Back in 1933, when bank robbers ran rampant and crime sprees frequently made the news, the State of Kansas decided to set up a 10-car task force to combat danger on the roads. This initiative evolved into the Kansas Highway Patrol, officially organized four years later to enforce traffic and vehicle laws.
Today, the Kansas Highway Patrol has hundreds of vehicles in its fleet to protect and serve the driving public. And, as there are more cars on the highway than ever before, so have the potentials for violations increased.
Until recently, however, the paperwork involved for multiple violations was a true pain. Troopers carried two separate ticket books, each about 11-inches long by 3-inches wide, printed on the front and back. If a driver was stopped for speeding, and illegally changing lanes, and was found to not be wearing seatbelt along with not using a turn signal, two violations might be in one book, two in another, resulting in three pieces of paper, which then had to be transferred to a district court.
What might be the result? The trooper would fill out the violations found in one book, and let the other minor violations go in the interest of saving time. This resulted in lost revenue. Running out of forms was also inefficient, when additional books had to be retrieved from the station.
The Kansas Highway Patrol decided to implement digiTICKET by Saltus Technologies, a provider of innovative electronic ticketing systems for the public safety market. The goal was to reduce the amount of time needed for officers to issue one or multiple citations, eliminate data errors, and reduce administrative costs.
digiTicket, specifically made for law enforcement agencies, is currently in use in 12 states (primarily mid-west), with a quickly growing customer base. The turn-key solution can be configured to meet the needs of existing equipment, or hardware can be provided, as Saltus works with Brother Mobile Solutions and other vendors.
On the Road
With semi-rugged Dell laptops and Brother Mobile Solutions Pocket Jets installed in each vehicle, state troopers now have electronic ticketing capability across all 105 District Courts in the state.
“They are 100% connected, 100% of the time,” said Mark Thurman, CIO, Kansas Highway Patrol, in an interview with Mobile Enterprise. In addition, the laptops can be removed from the car and used in a district office. “It is their primary workstation.”
Instead of manually filling out forms in two different books, a trooper can now issue up to six citations, with no limit to the amount of warnings, on a single ticket. (Originally, the system allowed up to eight citations, but to be more user-friendly, with readable fonts, the amount was quickly changed to six.)
The Brother Mobile’s Pocket Jet then recreates the ticket in a PDF format to look like an actual ticket and is printed inside the vehicles. (The Pocket Jet is also able to print 8 ½ X 11-sized documents.)
The Age of Digital
Where previously, paper based forms were physically located in a file box, there are now three different ways for courts to get information: log in to a web and access the electronic file, print the PDFs (which smaller county district courts tend to choose) or have a data entry report that mirrors the entry into the court system.
It is estimated that 25,000 citations are issued per month and printed to the Pocket Jets.
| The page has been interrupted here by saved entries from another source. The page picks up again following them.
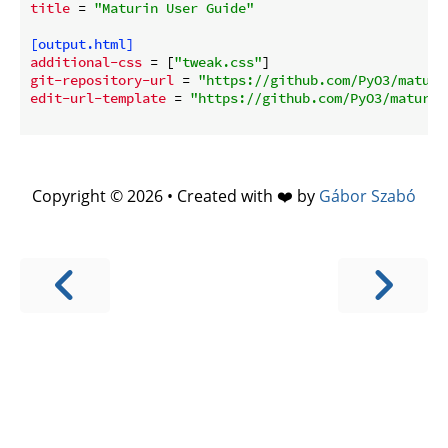
title
 = 
"Maturin User Guide"
[output.html]
additional-css
 = [
"tweak.css"
git-repository-url
 = 
"https://github.com/PyO3/maturi
edit-url-template
 = 
"https://github.com/PyO3/maturin
Copyright © 2026 • Created with ❤️ by
Gábor Szabó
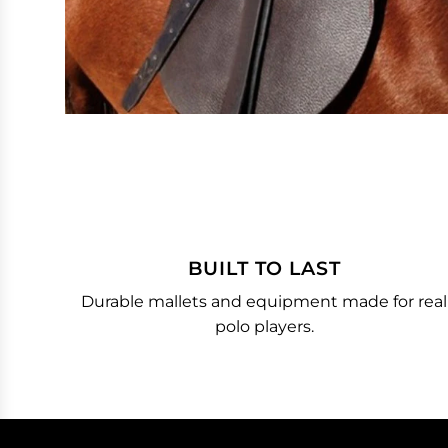
BUILT TO LAST
Durable mallets and equipment made for real
polo players.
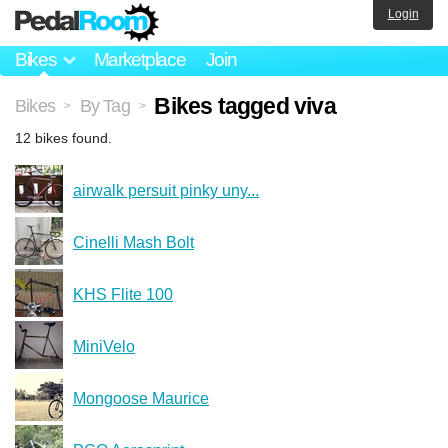
Login
Bikes
Marketplace
Join
Bikes tagged viva
Bikes
By Tag
>
>
12 bikes found.
airwalk persuit pinky uny...
Cinelli Mash Bolt
KHS Flite 100
MiniVelo
Mongoose Maurice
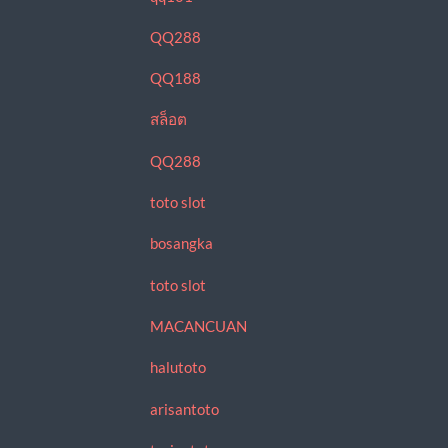
QQ288
QQ188
สล็อต
QQ288
toto slot
bosangka
toto slot
MACANCUAN
halutoto
arisantoto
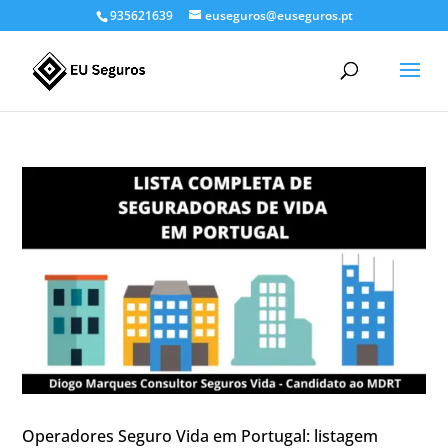
935621639
euseguros@euseguros.pt
Operadores Seguro Vida em Portugal: listagem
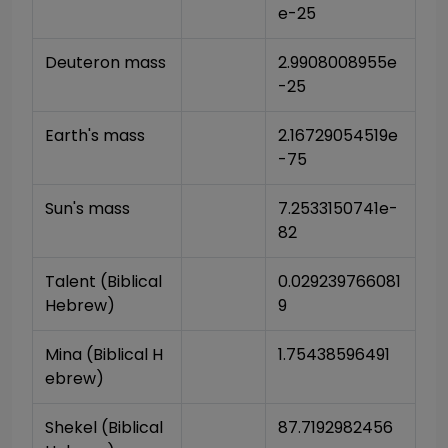
e-25
Deuteron mass
2.9908008955e
-25
Earth's mass
2.16729054519e
-75
Sun's mass
7.2533150741e-
82
Talent (Biblical 
0.029239766081
Hebrew)
9
Mina (Biblical H
1.75438596491
ebrew)
Shekel (Biblical 
87.7192982456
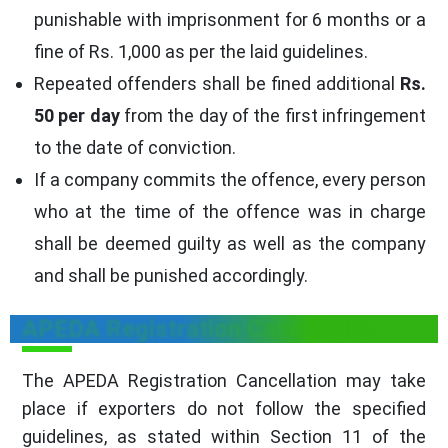
punishable with imprisonment for 6 months or a
fine of
Rs. 1,000
as per the laid guidelines.
Repeated offenders shall be fined additional
Rs.
50 per day
from the day of the first infringement
to the date of conviction.
If a company commits the offence, every person
who at the time of the offence was in charge
shall be deemed guilty as well as the company
and shall be punished accordingly.
APEDA Registration Cancellation
The APEDA Registration Cancellation may take
place if exporters do not follow the specified
guidelines, as stated within Section 11 of the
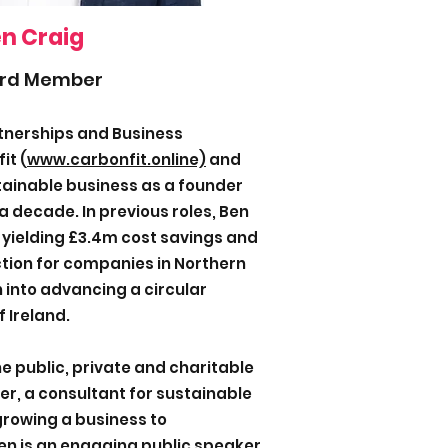
n Craig
rd Member
rtnerships and Business
it (
www.carbonfit.online)
and
tainable business as a founder
a decade. In previous roles, Ben
 yielding £3.4m cost savings and
tion for companies in Northern
 into advancing a circular
 Ireland.
e public, private and charitable
er, a consultant for sustainable
rowing a business to
Ben is an engaging public speaker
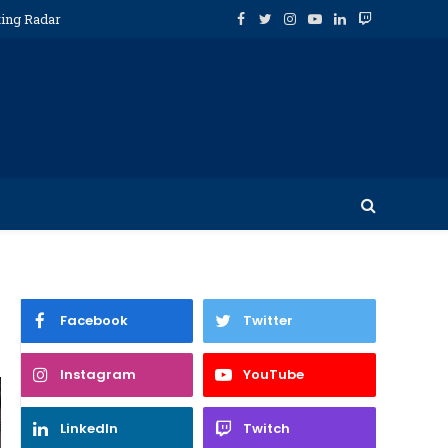
ting Radar
Facebook
Twitter
Instagram
YouTube
LinkedIn
Twitch
Facebook
Twitter
Instagram
YouTube
LinkedIn
Twitch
Thurman noted that tracking citations with the old paper-based method was more difficult. It is likely to be in the same ballpark, however, but now the number of violations has definitely gone up, due to being able to include seatbelt use along with speeding, for example.
The implemented solution will continue to increase safety for both the community and law enforcement officers by reducing dangerous roadside time for everyone involved. And with laws always changing, especially with the advent of smartphones, (in Kansas, drivers may talk but not text), troopers will be on top of current code, not relying on an outdated form.
In addition, officer comments can now be annotated for documentation and potential court cases. Most importantly, digiTICKET now interfaces to the Kansas Law Enforcement Reporting (KLER), a justice solution created in 2009 to connect law enforcement agencies across the state. The system provides over 60% of Kansas transportation crash data to the Kansas Department of Transportation (KDOT).
Can this comprehensive system be used during critical incidents? Criminal activities? State emergencies? “It’s been a building block process,” Thurman said. KLER includes access to DUIs, arrests, tow truck reports, etc, and now with digiTICKET integrated into the system, provides real-time data on both vehicles and people, which can be accessed and shared across agencies.
“It allows the officers to capture data one time and use that data wherever they need to,” he said, stressing that the sharing piece must be leveraged. The Kansas Highway Patrol is currently bringing more agencies on board week by week. Out of the 450 law entities in Kansas, 300 have less than 12 sworn officers, a group that generally does not have IT staff, or even IT experience in general, much less funding for such endeavors. So having access to KLER, a real-time information depot, will prove to be invaluable.
“Some of the larger municipal entities in the state are modeling mobile systems based on what we do,” Thurman said. “We figure we must be doing something right.”